Fluorescence takes place throughout the natural world. Conventional chemical wisdom proposes that in organic entities, fluorescence occurs in conjugated systems, such as the aromatics.
However, in biological settings, the interaction of light with matter occurs in media built up of dense networks of hydrogen bonds. Recent experiments suggest that it is possible to observe fluorescence from these networks too. This could open the possibility of designing hydrogen-bond networks (HBNs) with enhanced fluorescence, offering enormous fundamental and practical potential.

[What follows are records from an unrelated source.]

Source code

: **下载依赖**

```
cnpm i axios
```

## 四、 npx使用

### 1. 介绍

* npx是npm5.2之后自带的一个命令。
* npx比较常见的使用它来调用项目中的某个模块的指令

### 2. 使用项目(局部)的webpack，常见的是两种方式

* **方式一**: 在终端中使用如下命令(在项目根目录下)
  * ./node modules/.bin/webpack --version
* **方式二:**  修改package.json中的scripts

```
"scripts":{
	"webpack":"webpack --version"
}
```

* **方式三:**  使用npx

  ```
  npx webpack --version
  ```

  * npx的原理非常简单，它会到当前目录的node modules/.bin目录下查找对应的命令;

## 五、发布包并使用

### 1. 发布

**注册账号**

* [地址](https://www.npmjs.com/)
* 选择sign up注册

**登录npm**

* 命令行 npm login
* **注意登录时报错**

The goal of DpNAFB is to decipher, using computer simulations, the exotic optical properties of HBNs and to harness them as probes of water-mediated forces. To achieve this, HyBOP will tackle the following challenges:1) Establish the ground rules for creating fluorescent hydrogen-bond networks in biological materials. 2) Use the optical behaviour of these networks to probe hydrophobic forces in nature.

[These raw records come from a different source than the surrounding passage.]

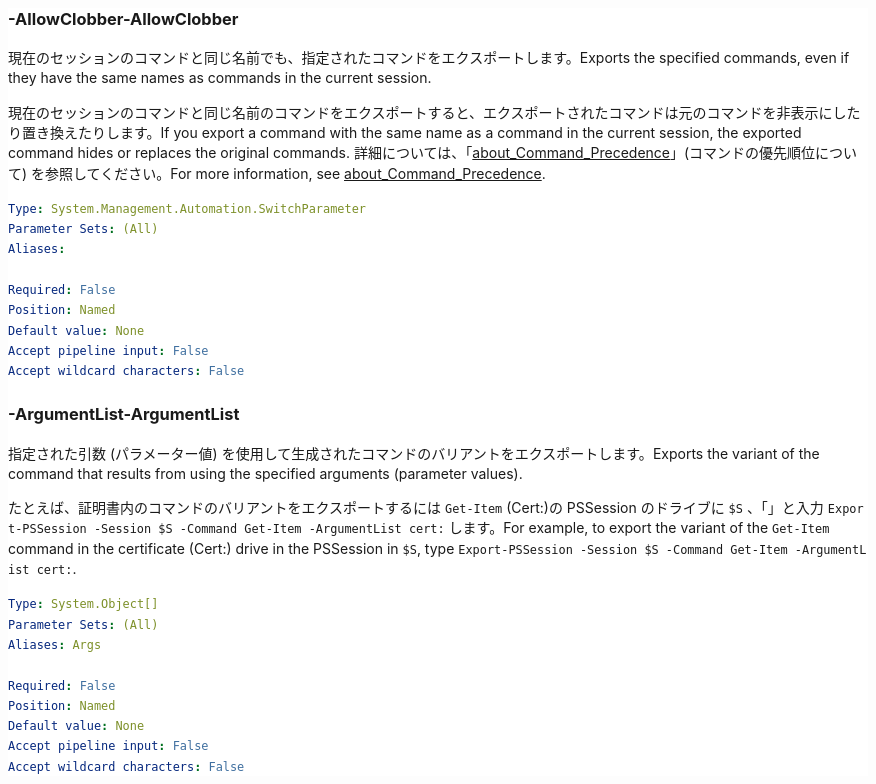 ### <span data-ttu-id="5eeb4-165">-AllowClobber</span><span class="sxs-lookup"><span data-stu-id="5eeb4-165">-AllowClobber</span></span>

<span data-ttu-id="5eeb4-166">現在のセッションのコマンドと同じ名前でも、指定されたコマンドをエクスポートします。</span><span class="sxs-lookup"><span data-stu-id="5eeb4-166">Exports the specified commands, even if they have the same names as commands in the current session.</span></span>

<span data-ttu-id="5eeb4-167">現在のセッションのコマンドと同じ名前のコマンドをエクスポートすると、エクスポートされたコマンドは元のコマンドを非表示にしたり置き換えたりします。</span><span class="sxs-lookup"><span data-stu-id="5eeb4-167">If you export a command with the same name as a command in the current session, the exported command hides or replaces the original commands.</span></span> <span data-ttu-id="5eeb4-168">詳細については、「[about_Command_Precedence](../Microsoft.PowerShell.Core/About/about_Command_Precedence.md)」(コマンドの優先順位について) を参照してください。</span><span class="sxs-lookup"><span data-stu-id="5eeb4-168">For more information, see [about_Command_Precedence](../Microsoft.PowerShell.Core/About/about_Command_Precedence.md).</span></span>

```yaml
Type: System.Management.Automation.SwitchParameter
Parameter Sets: (All)
Aliases:

Required: False
Position: Named
Default value: None
Accept pipeline input: False
Accept wildcard characters: False
```

### <span data-ttu-id="5eeb4-169">-ArgumentList</span><span class="sxs-lookup"><span data-stu-id="5eeb4-169">-ArgumentList</span></span>

<span data-ttu-id="5eeb4-170">指定された引数 (パラメーター値) を使用して生成されたコマンドのバリアントをエクスポートします。</span><span class="sxs-lookup"><span data-stu-id="5eeb4-170">Exports the variant of the command that results from using the specified arguments (parameter values).</span></span>

<span data-ttu-id="5eeb4-171">たとえば、証明書内のコマンドのバリアントをエクスポートするには `Get-Item` (Cert:)の PSSession のドライブに `$S` 、「」と入力 `Export-PSSession -Session $S -Command Get-Item -ArgumentList cert:` します。</span><span class="sxs-lookup"><span data-stu-id="5eeb4-171">For example, to export the variant of the `Get-Item` command in the certificate (Cert:) drive in the PSSession in `$S`, type `Export-PSSession -Session $S -Command Get-Item -ArgumentList cert:`.</span></span>

```yaml
Type: System.Object[]
Parameter Sets: (All)
Aliases: Args

Required: False
Position: Named
Default value: None
Accept pipeline input: False
Accept wildcard characters: False
```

To uncover the complex chemistry of hydrogen-bond network fluorescence, and guide the discovery of new fluorophores, we will deploy state of the art electronic excited-state molecular dynamics using HPC computing, in combination with machine-learning techniques. DpNAFB seeks to use HPC computing to bring HBNs to the forefront of chemistry in their use as optical probes through laying the theoretical ground-work for designing non-invasive fluorophores in biophysics, opening up a new window into the origins of autofluorescence in medical diagnostics and finally, provoking frontier electron and nuclear spectroscopies.